* start *

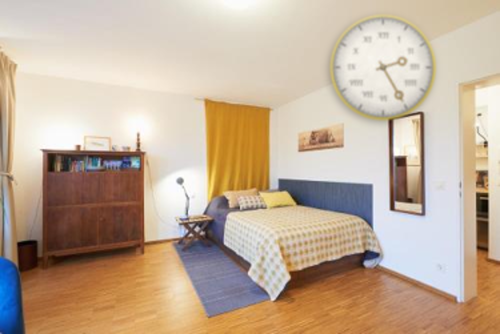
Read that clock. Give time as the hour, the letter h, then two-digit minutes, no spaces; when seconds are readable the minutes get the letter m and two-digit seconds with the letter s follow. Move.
2h25
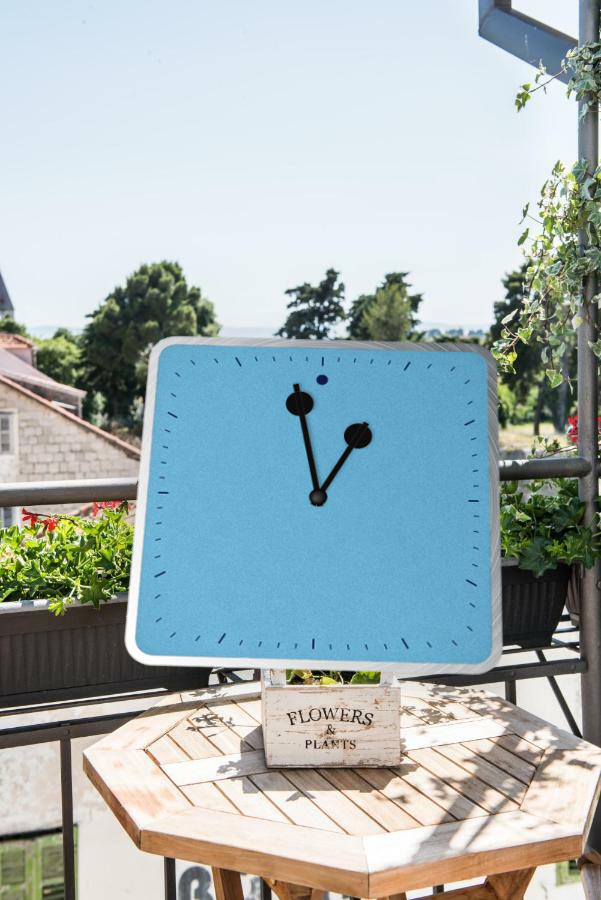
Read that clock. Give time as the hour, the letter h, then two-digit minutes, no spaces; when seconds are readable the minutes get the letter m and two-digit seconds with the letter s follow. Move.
12h58
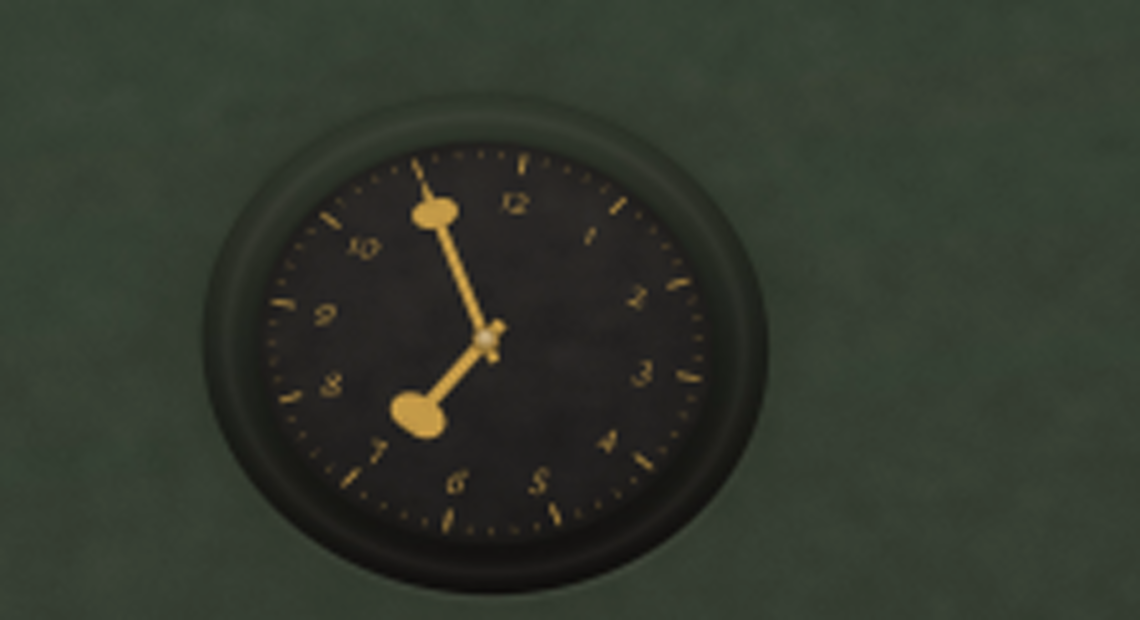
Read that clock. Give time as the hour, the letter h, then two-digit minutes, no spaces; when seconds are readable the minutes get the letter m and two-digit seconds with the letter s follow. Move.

* end *

EXERCISE OBJECTIVE: Copy the text of all the records above word for word, leaving out the pictures.

WRITTEN RESPONSE:
Read that clock. Give time as the hour, the letter h, then two-digit minutes, no spaces; when seconds are readable the minutes get the letter m and two-digit seconds with the letter s follow. Move.
2h25
Read that clock. Give time as the hour, the letter h, then two-digit minutes, no spaces; when seconds are readable the minutes get the letter m and two-digit seconds with the letter s follow. Move.
12h58
Read that clock. Give time as the hour, the letter h, then two-digit minutes, no spaces; when seconds are readable the minutes get the letter m and two-digit seconds with the letter s follow. Move.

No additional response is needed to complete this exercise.